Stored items
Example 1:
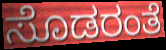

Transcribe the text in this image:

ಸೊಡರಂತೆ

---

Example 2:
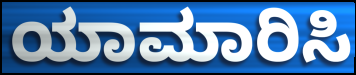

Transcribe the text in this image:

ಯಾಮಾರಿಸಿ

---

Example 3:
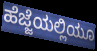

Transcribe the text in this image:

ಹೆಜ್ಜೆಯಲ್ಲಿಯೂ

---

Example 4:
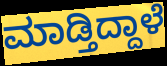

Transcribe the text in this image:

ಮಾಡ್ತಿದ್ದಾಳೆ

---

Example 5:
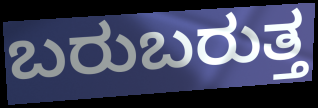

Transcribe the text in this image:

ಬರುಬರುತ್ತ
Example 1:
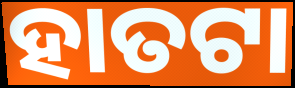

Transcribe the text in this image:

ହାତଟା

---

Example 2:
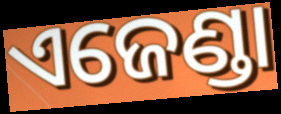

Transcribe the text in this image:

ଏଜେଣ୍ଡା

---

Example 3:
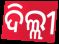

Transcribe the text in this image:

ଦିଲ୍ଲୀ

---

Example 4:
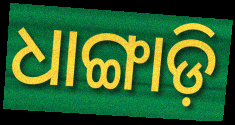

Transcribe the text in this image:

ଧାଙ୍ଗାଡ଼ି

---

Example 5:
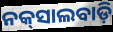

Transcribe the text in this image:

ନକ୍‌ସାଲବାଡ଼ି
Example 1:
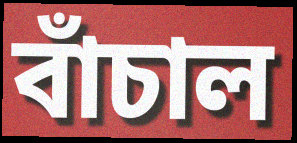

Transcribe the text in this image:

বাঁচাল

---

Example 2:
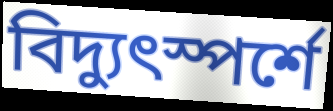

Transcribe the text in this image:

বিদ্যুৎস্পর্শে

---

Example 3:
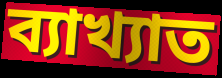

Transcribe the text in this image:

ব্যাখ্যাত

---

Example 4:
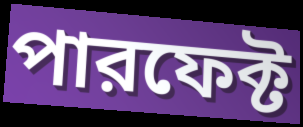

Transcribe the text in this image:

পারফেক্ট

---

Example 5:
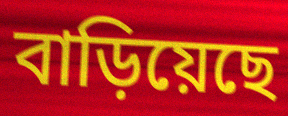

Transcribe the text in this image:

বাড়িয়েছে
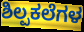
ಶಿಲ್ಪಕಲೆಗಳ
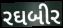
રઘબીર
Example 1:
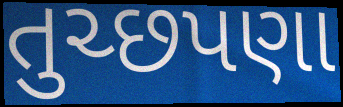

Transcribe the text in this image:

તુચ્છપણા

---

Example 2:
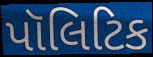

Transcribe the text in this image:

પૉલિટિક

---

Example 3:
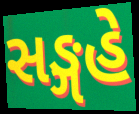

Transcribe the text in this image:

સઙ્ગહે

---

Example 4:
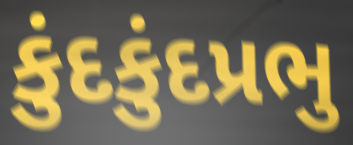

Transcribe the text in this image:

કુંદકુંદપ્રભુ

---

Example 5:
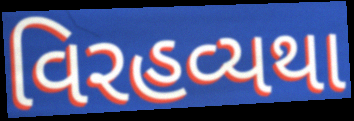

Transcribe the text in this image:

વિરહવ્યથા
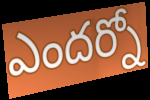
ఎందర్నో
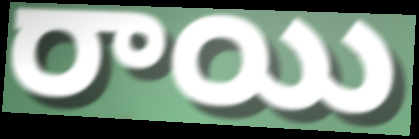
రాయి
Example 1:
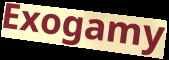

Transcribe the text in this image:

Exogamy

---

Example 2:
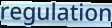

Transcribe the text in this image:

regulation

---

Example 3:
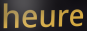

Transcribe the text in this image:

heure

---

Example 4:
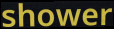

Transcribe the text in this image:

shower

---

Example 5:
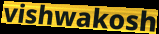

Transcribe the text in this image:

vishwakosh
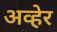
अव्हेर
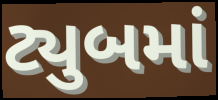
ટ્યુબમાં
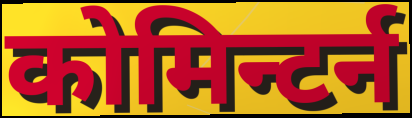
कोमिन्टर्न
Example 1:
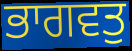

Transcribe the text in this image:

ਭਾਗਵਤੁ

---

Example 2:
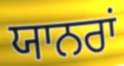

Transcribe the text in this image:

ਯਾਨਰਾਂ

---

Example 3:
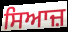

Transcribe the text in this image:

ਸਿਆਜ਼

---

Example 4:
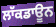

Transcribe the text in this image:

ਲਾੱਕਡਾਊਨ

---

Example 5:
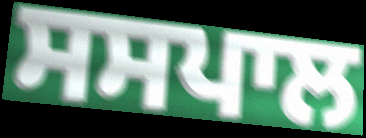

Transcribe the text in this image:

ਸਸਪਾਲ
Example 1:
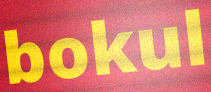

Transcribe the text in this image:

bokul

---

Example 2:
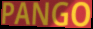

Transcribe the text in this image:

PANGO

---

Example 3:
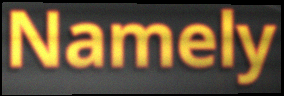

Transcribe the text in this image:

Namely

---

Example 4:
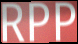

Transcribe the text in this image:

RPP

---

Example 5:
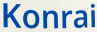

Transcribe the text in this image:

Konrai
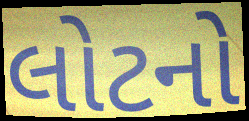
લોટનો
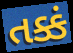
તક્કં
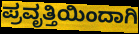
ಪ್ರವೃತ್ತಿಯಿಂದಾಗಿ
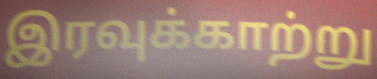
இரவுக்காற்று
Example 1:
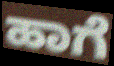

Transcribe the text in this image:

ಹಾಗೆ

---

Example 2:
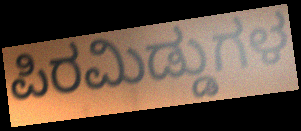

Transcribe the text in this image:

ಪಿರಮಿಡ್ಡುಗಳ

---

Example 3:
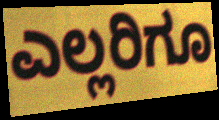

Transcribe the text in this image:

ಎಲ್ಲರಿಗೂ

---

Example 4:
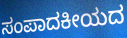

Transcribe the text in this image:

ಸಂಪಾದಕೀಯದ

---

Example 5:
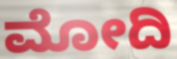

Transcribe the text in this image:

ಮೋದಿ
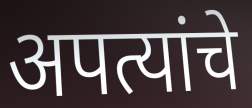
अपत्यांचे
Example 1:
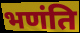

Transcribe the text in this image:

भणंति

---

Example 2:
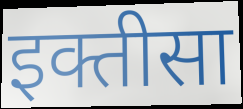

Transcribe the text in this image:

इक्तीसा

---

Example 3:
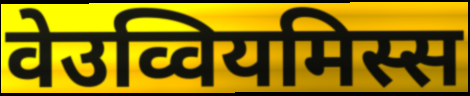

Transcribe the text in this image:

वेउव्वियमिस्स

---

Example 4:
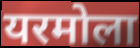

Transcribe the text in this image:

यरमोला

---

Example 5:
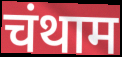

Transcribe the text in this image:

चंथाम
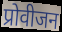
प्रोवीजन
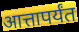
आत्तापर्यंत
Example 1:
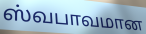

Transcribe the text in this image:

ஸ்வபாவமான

● TASK DIRECTIONS
All records above are to be repeated exactly, with the images left out.

● ANSWER TO THIS PROBLEM
Example 1:

Transcribe the text in this image:

ಸೊಡರಂತೆ

---

Example 2:

Transcribe the text in this image:

ಯಾಮಾರಿಸಿ

---

Example 3:

Transcribe the text in this image:

ಹೆಜ್ಜೆಯಲ್ಲಿಯೂ

---

Example 4:

Transcribe the text in this image:

ಮಾಡ್ತಿದ್ದಾಳೆ

---

Example 5:

Transcribe the text in this image:

ಬರುಬರುತ್ತ
Example 1:

Transcribe the text in this image:

ହାତଟା

---

Example 2:

Transcribe the text in this image:

ଏଜେଣ୍ଡା

---

Example 3:

Transcribe the text in this image:

ଦିଲ୍ଲୀ

---

Example 4:

Transcribe the text in this image:

ଧାଙ୍ଗାଡ଼ି

---

Example 5:

Transcribe the text in this image:

ନକ୍‌ସାଲବାଡ଼ି
Example 1:

Transcribe the text in this image:

বাঁচাল

---

Example 2:

Transcribe the text in this image:

বিদ্যুৎস্পর্শে

---

Example 3:

Transcribe the text in this image:

ব্যাখ্যাত

---

Example 4:

Transcribe the text in this image:

পারফেক্ট

---

Example 5:

Transcribe the text in this image:

বাড়িয়েছে
ಶಿಲ್ಪಕಲೆಗಳ
રઘબીર
Example 1:

Transcribe the text in this image:

તુચ્છપણા

---

Example 2:

Transcribe the text in this image:

પૉલિટિક

---

Example 3:

Transcribe the text in this image:

સઙ્ગહે

---

Example 4:

Transcribe the text in this image:

કુંદકુંદપ્રભુ

---

Example 5:

Transcribe the text in this image:

વિરહવ્યથા
ఎందర్నో
రాయి
Example 1:

Transcribe the text in this image:

Exogamy

---

Example 2:

Transcribe the text in this image:

regulation

---

Example 3:

Transcribe the text in this image:

heure

---

Example 4:

Transcribe the text in this image:

shower

---

Example 5:

Transcribe the text in this image:

vishwakosh
अव्हेर
ટ્યુબમાં
कोमिन्टर्न
Example 1:

Transcribe the text in this image:

ਭਾਗਵਤੁ

---

Example 2:

Transcribe the text in this image:

ਯਾਨਰਾਂ

---

Example 3:

Transcribe the text in this image:

ਸਿਆਜ਼

---

Example 4:

Transcribe the text in this image:

ਲਾੱਕਡਾਊਨ

---

Example 5:

Transcribe the text in this image:

ਸਸਪਾਲ
Example 1:

Transcribe the text in this image:

bokul

---

Example 2:

Transcribe the text in this image:

PANGO

---

Example 3:

Transcribe the text in this image:

Namely

---

Example 4:

Transcribe the text in this image:

RPP

---

Example 5:

Transcribe the text in this image:

Konrai
લોટનો
તક્કં
ಪ್ರವೃತ್ತಿಯಿಂದಾಗಿ
இரவுக்காற்று
Example 1:

Transcribe the text in this image:

ಹಾಗೆ

---

Example 2:

Transcribe the text in this image:

ಪಿರಮಿಡ್ಡುಗಳ

---

Example 3:

Transcribe the text in this image:

ಎಲ್ಲರಿಗೂ

---

Example 4:

Transcribe the text in this image:

ಸಂಪಾದಕೀಯದ

---

Example 5:

Transcribe the text in this image:

ಮೋದಿ
अपत्यांचे
Example 1:

Transcribe the text in this image:

भणंति

---

Example 2:

Transcribe the text in this image:

इक्तीसा

---

Example 3:

Transcribe the text in this image:

वेउव्वियमिस्स

---

Example 4:

Transcribe the text in this image:

यरमोला

---

Example 5:

Transcribe the text in this image:

चंथाम
प्रोवीजन
आत्तापर्यंत
Example 1:

Transcribe the text in this image:

ஸ்வபாவமான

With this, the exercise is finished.